» Records
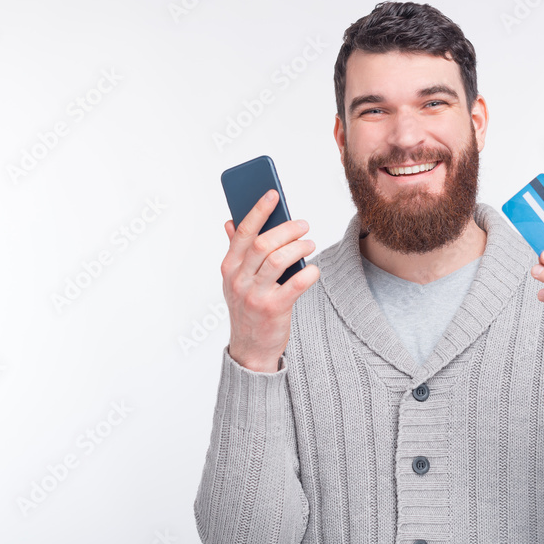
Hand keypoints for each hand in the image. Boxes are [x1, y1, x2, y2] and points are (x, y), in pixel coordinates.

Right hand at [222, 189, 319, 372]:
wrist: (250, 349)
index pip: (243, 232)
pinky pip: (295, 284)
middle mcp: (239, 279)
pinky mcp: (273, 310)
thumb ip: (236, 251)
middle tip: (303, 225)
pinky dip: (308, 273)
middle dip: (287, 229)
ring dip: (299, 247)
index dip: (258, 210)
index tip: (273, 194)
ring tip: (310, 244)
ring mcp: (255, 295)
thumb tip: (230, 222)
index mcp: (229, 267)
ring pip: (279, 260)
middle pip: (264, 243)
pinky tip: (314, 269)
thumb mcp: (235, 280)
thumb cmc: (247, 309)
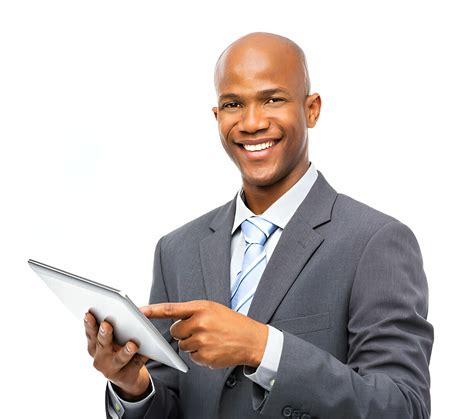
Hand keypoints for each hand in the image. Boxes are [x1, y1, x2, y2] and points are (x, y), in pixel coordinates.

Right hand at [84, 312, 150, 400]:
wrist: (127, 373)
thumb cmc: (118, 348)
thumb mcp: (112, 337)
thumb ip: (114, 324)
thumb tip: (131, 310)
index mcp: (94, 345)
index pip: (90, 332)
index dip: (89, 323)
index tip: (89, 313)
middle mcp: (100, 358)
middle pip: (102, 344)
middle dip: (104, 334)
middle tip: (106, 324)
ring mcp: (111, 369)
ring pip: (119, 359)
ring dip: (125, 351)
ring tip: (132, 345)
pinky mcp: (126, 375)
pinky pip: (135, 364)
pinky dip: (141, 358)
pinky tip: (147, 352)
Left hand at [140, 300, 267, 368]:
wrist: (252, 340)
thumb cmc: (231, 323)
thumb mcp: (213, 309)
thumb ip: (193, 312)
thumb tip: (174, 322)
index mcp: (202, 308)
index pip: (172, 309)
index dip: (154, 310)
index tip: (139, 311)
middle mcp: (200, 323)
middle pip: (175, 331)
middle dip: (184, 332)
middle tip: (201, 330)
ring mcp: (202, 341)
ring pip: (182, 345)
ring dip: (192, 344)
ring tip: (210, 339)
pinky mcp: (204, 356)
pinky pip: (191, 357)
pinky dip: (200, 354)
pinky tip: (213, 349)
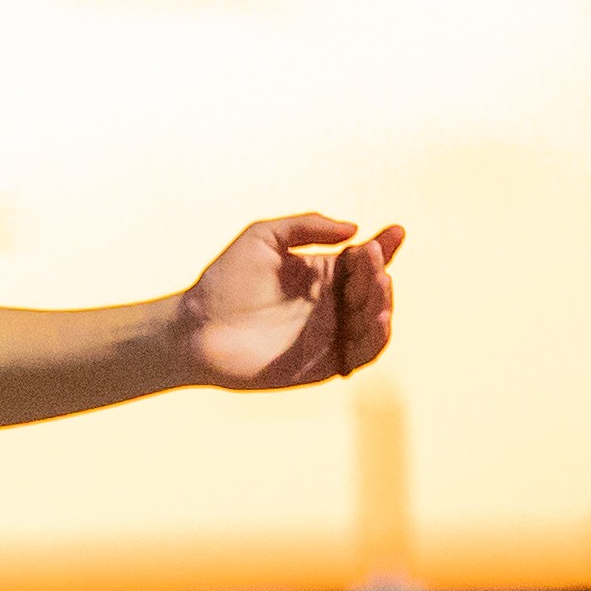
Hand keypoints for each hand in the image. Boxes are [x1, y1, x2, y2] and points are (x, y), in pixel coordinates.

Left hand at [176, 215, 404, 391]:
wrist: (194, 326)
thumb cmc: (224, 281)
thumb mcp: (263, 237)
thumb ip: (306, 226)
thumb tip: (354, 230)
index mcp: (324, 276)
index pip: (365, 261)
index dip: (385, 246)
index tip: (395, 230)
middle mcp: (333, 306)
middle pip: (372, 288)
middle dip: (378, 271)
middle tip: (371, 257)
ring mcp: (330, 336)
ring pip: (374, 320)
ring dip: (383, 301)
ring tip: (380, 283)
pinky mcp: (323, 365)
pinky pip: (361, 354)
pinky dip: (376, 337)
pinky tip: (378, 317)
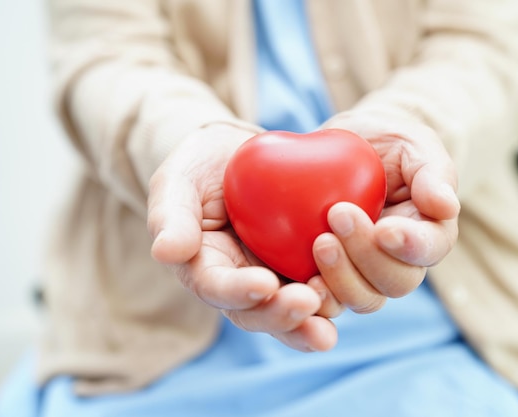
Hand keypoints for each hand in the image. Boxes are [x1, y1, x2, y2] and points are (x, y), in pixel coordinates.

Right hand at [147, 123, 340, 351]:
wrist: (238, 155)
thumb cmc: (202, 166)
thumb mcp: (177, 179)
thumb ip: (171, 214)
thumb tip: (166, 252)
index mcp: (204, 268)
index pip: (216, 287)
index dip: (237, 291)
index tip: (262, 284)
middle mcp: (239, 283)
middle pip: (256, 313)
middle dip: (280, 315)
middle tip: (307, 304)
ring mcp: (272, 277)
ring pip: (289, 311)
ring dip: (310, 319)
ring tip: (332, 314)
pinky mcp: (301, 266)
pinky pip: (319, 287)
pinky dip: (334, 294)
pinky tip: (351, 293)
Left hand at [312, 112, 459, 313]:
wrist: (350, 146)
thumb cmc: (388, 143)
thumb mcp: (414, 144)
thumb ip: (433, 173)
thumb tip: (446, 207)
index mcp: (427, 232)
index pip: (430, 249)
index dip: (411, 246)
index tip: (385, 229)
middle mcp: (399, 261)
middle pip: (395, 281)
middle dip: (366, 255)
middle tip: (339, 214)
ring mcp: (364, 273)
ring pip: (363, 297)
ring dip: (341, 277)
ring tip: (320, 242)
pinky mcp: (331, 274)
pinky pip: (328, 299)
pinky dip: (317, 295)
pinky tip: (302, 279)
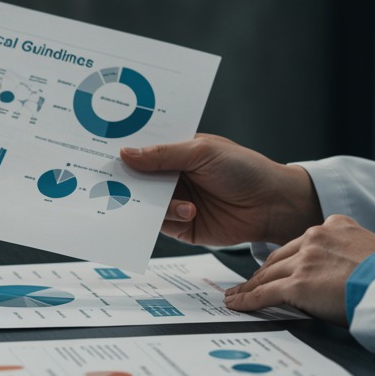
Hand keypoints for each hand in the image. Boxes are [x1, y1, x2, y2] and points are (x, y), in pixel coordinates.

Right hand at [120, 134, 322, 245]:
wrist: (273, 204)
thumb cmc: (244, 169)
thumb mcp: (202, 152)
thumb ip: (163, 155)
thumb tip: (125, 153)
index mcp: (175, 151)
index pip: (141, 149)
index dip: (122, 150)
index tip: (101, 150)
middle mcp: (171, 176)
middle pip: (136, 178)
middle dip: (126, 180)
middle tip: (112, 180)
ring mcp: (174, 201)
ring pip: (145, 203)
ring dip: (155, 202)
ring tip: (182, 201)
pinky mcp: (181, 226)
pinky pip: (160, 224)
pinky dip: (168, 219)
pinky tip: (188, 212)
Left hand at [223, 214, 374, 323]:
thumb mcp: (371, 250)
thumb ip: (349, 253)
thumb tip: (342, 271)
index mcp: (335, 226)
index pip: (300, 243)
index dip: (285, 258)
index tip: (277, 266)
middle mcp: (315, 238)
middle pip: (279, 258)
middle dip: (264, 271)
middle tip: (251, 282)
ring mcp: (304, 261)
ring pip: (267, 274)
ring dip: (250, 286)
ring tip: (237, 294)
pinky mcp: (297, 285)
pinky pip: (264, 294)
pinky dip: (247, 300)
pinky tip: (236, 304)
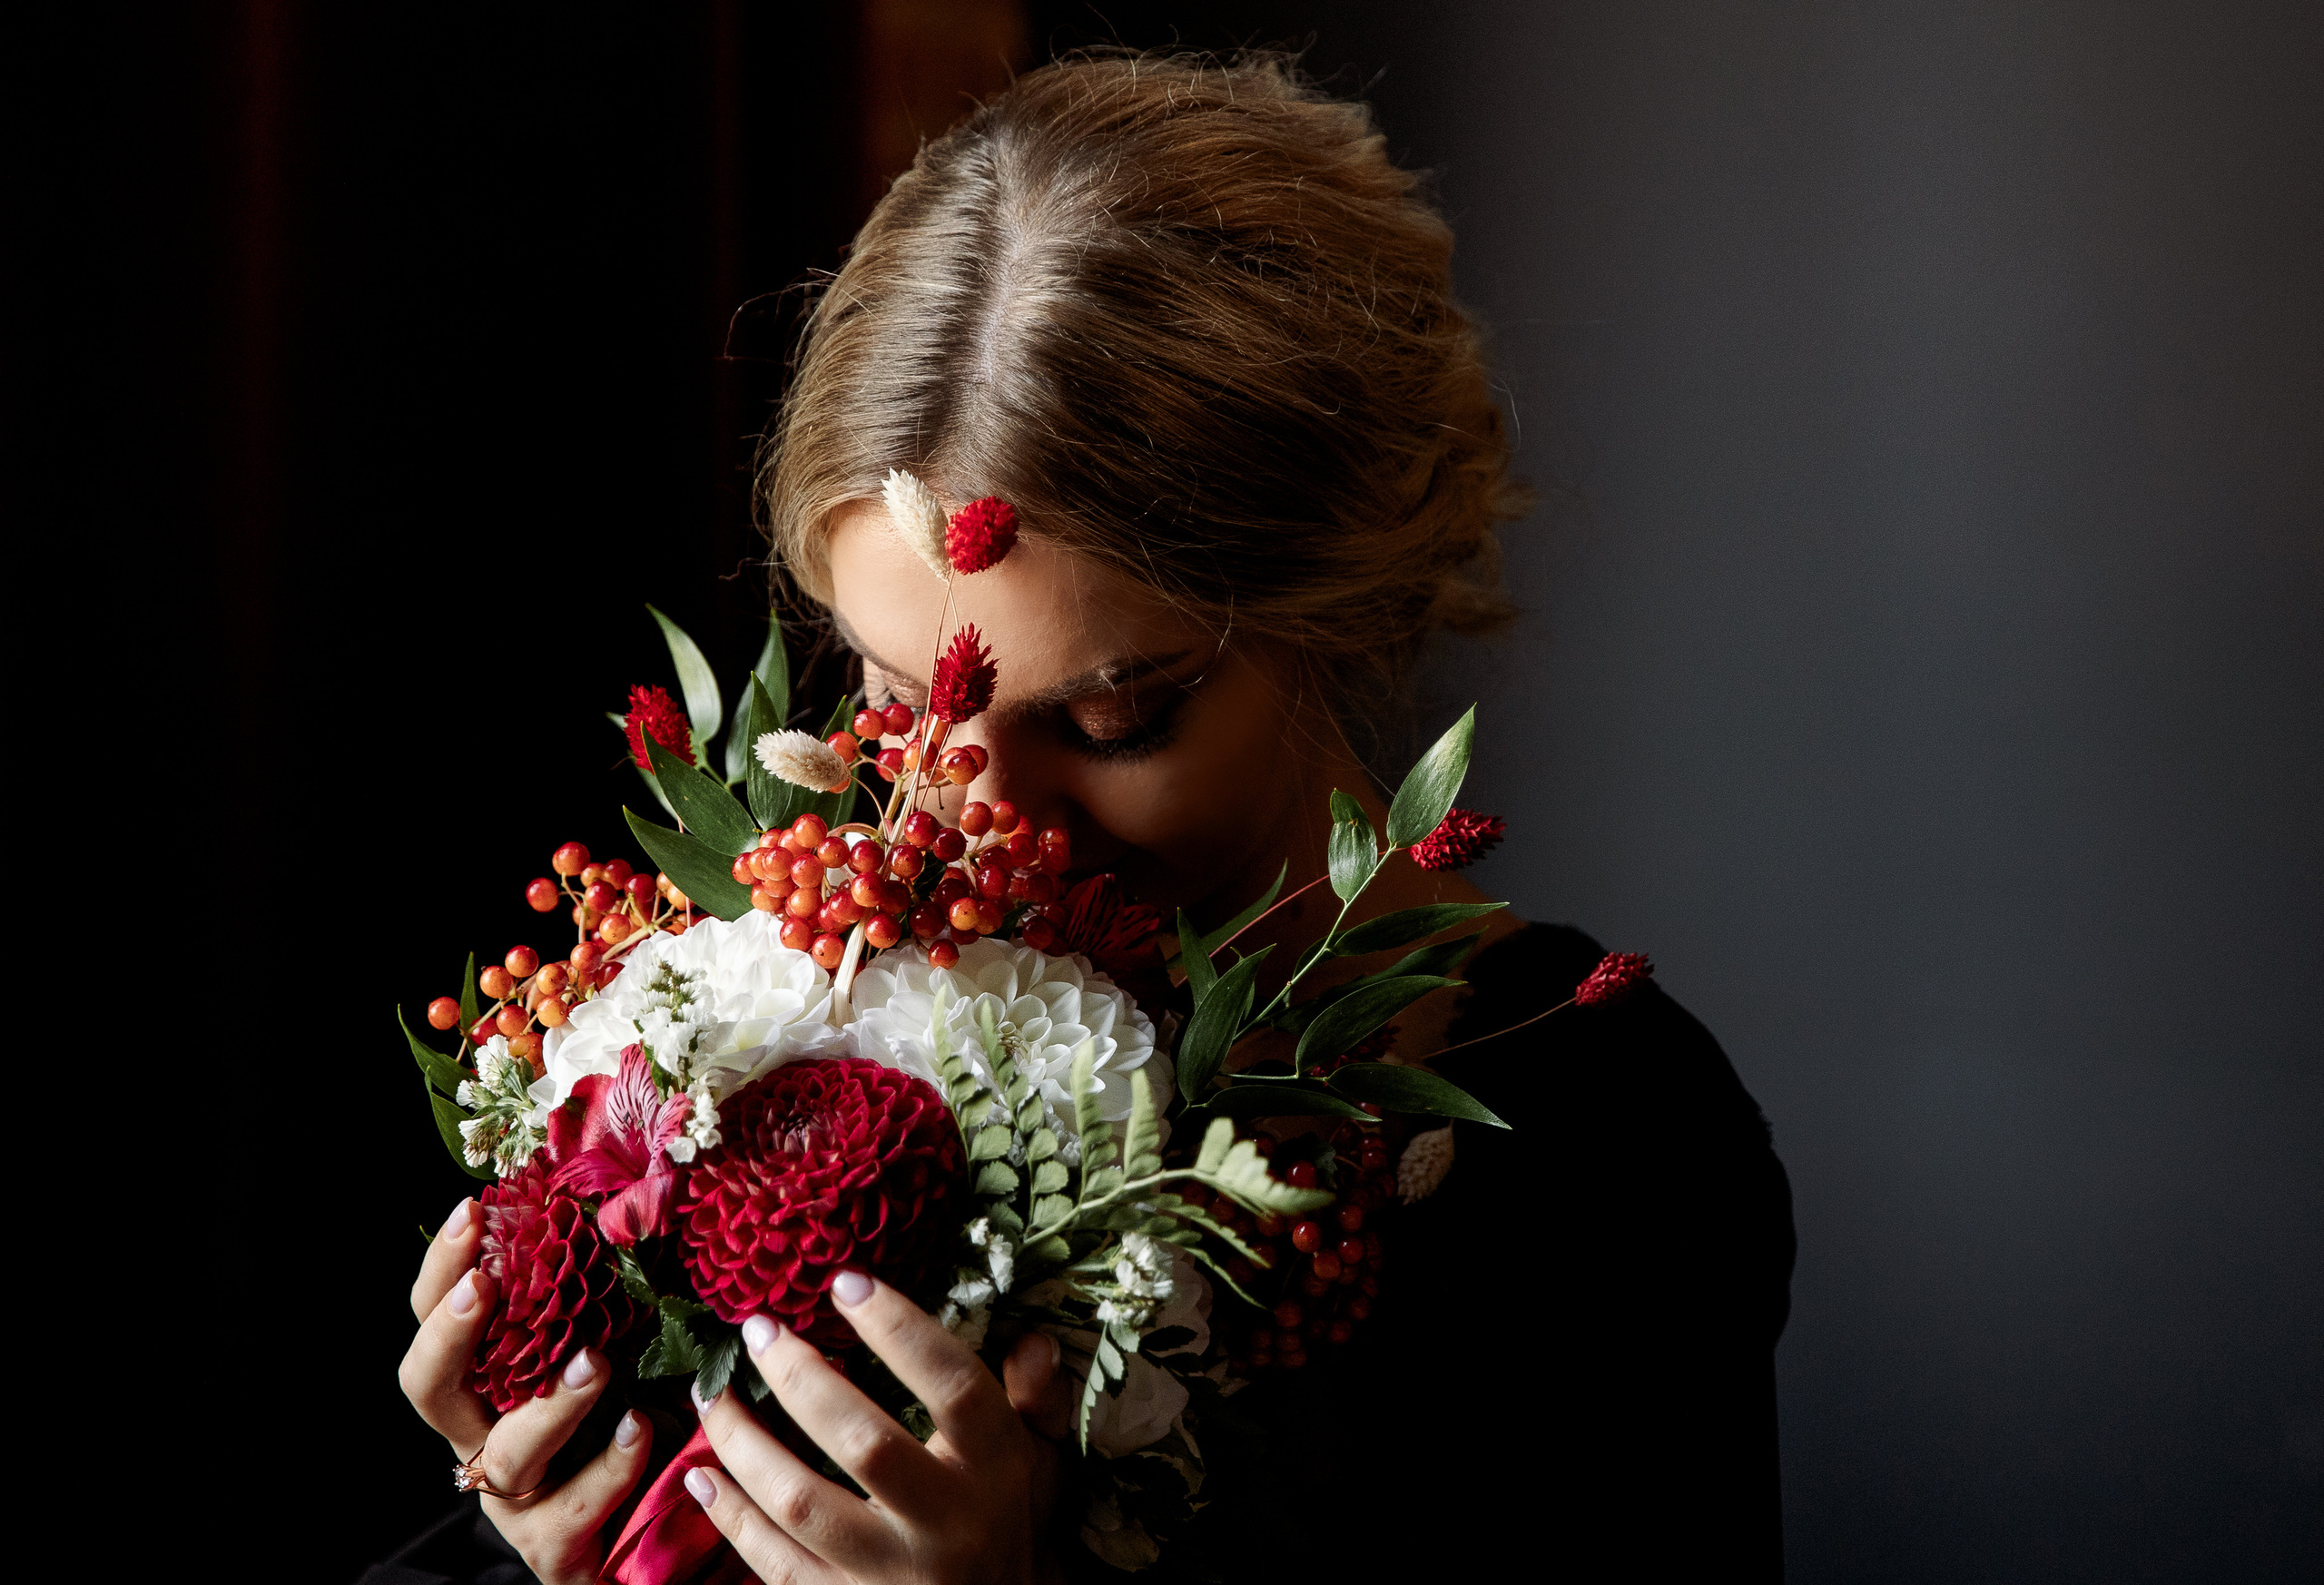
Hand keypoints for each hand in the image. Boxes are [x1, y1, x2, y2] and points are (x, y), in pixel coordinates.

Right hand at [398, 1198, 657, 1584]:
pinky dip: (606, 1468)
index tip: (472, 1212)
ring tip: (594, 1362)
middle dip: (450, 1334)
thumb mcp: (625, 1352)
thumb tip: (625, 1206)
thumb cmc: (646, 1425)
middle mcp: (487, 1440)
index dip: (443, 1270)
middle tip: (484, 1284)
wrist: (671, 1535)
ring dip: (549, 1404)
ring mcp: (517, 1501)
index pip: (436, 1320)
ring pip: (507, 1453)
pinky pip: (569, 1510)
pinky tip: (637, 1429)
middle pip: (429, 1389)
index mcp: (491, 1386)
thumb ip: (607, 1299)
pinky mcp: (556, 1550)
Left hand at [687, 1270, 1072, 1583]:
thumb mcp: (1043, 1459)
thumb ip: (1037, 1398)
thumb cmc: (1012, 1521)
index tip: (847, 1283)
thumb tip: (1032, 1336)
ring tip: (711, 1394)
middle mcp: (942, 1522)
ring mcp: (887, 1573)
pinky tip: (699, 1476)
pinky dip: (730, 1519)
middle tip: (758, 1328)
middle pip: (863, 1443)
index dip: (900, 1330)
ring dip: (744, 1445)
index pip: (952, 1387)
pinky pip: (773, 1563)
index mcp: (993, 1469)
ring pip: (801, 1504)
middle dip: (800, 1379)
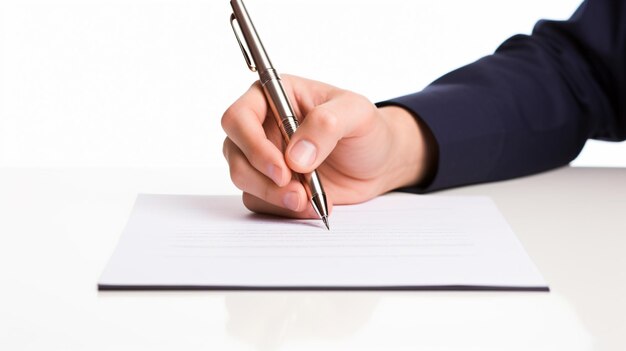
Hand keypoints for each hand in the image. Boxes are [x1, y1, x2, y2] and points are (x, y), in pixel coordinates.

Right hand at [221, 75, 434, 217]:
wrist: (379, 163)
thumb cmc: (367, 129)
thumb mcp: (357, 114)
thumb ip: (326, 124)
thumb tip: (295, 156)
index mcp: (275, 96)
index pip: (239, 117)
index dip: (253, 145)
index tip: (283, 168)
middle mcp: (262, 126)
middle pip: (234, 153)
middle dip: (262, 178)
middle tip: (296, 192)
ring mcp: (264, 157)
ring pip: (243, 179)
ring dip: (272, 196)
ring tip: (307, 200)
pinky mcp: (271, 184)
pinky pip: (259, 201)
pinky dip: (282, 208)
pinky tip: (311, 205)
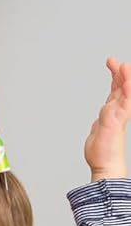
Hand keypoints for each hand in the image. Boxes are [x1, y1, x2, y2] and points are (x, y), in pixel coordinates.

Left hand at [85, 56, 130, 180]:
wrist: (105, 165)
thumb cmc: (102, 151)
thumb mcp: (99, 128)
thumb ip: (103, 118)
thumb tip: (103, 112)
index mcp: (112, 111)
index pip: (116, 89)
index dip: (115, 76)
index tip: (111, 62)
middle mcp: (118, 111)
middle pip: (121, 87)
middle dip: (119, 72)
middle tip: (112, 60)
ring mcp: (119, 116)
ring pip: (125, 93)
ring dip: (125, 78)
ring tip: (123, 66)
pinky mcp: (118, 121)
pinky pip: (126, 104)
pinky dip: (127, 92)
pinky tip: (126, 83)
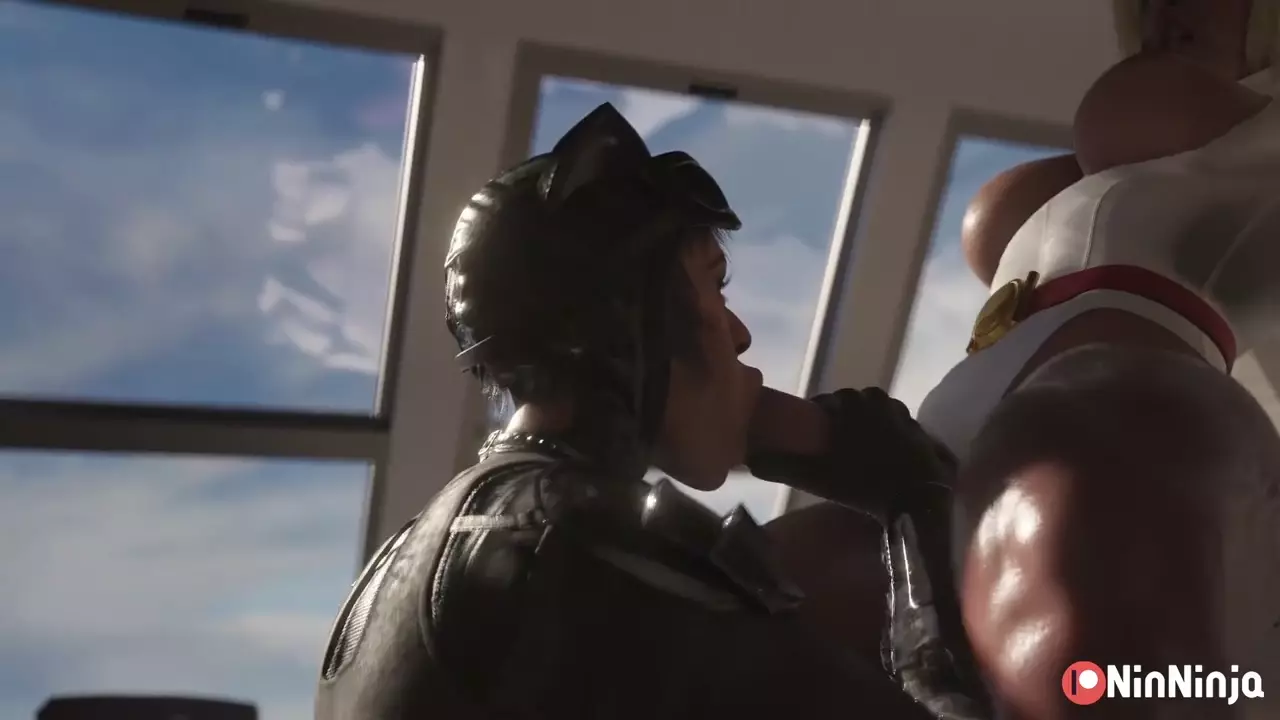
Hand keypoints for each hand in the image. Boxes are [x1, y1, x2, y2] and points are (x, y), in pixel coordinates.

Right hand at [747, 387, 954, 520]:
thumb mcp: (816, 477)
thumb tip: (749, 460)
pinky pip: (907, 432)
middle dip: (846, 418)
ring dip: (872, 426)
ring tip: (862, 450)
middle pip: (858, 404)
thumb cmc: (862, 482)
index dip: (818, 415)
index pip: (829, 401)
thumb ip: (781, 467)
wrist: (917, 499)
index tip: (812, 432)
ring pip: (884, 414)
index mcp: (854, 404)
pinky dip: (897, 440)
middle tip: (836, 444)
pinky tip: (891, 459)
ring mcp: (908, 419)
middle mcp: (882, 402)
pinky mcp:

» Aim of the exercise
Within the listing above, locate the line containing "thumb tip: (131, 310)" and the line containing "ring tip: (132, 345)". Reproduce those two lines and all lines between them exactly, with nothing added.

» Exercise result
thumb tip: (131, 310)
index mcp: (94, 345)
index pip: (90, 332)
index dip: (89, 323)
index tip: (89, 313)
middle mcp: (100, 358)
middle pip: (102, 344)
middle dip: (104, 334)
middle tip: (106, 324)
ring mcp: (111, 369)
ring pip: (119, 359)
ring dip: (125, 351)
ring tip: (132, 345)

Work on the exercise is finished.